TEXT SHOWN -

Panel:SAUFLEY, C.J., and CLIFFORD, RUDMAN, DANA, ALEXANDER, CALKINS, and
LEVY, JJ.




LINDA A. BATES

v.

ECKHARDT TELECOMMUNICATIONS, INC., et al.


SAUFLEY, C.J.

	[¶1]  Linda Bates appeals from the judgment of the District Court
(Bangor, Gunther J.) granting a summary judgment in favor of Eckhardt
Telecommunications, Inc.  Bates argues that jury questions exist regarding
whether an agency relationship existed and whether the company's foreman
negligently entrusted the company vehicle to an employee.  We dismiss this
appeal for lack of a final judgment.
I.  BACKGROUND
	[¶2]  The following facts are set forth in the parties' M.R. Civ. P. 56
statements of material facts.  In October of 2000, a car driven by Thomas
Hafford collided with a car driven by Linda Bates.  Hafford was employed by
Eckhardt Telecommunications and was driving a company vehicle.  Hafford did
not have a valid driver's license and he had been told by Dane Eckhardt, owner
of Eckhardt Telecommunications, at the time he was hired that he was
prohibited from driving any company vehicles.

DATA LINES -
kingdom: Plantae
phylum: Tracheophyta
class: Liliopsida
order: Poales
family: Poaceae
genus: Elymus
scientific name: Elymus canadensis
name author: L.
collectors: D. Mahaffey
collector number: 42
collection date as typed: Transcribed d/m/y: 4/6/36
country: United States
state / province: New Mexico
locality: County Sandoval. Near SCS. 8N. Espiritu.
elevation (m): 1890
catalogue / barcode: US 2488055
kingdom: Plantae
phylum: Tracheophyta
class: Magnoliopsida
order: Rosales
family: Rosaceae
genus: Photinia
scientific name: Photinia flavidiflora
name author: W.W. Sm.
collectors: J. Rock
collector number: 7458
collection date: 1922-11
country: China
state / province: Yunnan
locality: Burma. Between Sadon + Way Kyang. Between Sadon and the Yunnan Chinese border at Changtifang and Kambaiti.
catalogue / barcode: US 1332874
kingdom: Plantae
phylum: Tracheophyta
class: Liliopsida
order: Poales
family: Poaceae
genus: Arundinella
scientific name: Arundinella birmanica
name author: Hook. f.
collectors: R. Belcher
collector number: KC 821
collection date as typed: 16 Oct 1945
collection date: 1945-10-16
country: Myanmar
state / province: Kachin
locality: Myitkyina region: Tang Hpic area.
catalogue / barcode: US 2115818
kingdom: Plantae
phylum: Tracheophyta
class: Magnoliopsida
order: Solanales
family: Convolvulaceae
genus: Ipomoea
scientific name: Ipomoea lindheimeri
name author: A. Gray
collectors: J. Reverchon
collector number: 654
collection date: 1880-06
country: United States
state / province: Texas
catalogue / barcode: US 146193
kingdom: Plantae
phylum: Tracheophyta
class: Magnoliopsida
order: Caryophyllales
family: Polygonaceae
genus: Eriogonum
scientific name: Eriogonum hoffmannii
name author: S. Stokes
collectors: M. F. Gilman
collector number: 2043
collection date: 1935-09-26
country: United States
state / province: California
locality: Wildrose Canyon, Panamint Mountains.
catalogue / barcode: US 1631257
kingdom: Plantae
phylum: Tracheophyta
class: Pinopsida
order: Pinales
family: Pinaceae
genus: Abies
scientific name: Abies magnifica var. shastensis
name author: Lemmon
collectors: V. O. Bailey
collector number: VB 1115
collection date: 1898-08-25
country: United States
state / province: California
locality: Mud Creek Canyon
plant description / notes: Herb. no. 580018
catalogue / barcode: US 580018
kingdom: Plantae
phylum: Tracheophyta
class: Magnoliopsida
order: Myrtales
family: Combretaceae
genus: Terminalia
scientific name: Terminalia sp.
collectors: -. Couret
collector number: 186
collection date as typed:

PROBLEM A -
Copy the passage of the court opinion above between "ECKHARDT TELECOMMUNICATIONS, INC., et" and "a final judgment.", inclusive.
PROBLEM B -
Decide whether each statement agrees with the court opinion above, answering yes or no and quoting the words of the opinion that settle it: (i) Thomas Hafford held a valid driver's license at the time of the collision; (ii) the collision took place in October of 2000; (iii) the court dismissed the appeal.

EXERCISE RESPONSE A -
ECKHARDT TELECOMMUNICATIONS, INC., et al.


SAUFLEY, C.J.

	[¶1]  Linda Bates appeals from the judgment of the District Court
(Bangor, Gunther J.) granting a summary judgment in favor of Eckhardt
Telecommunications, Inc.  Bates argues that jury questions exist regarding
whether an agency relationship existed and whether the company's foreman
negligently entrusted the company vehicle to an employee.  We dismiss this
appeal for lack of a final judgment.

EXERCISE RESPONSE B -
(i) No: "Hafford did not have a valid driver's license"
(ii) Yes: "In October of 2000, a car driven by Thomas Hafford collided with a car driven by Linda Bates."
(iii) Yes: "We dismiss this appeal for lack of a final judgment."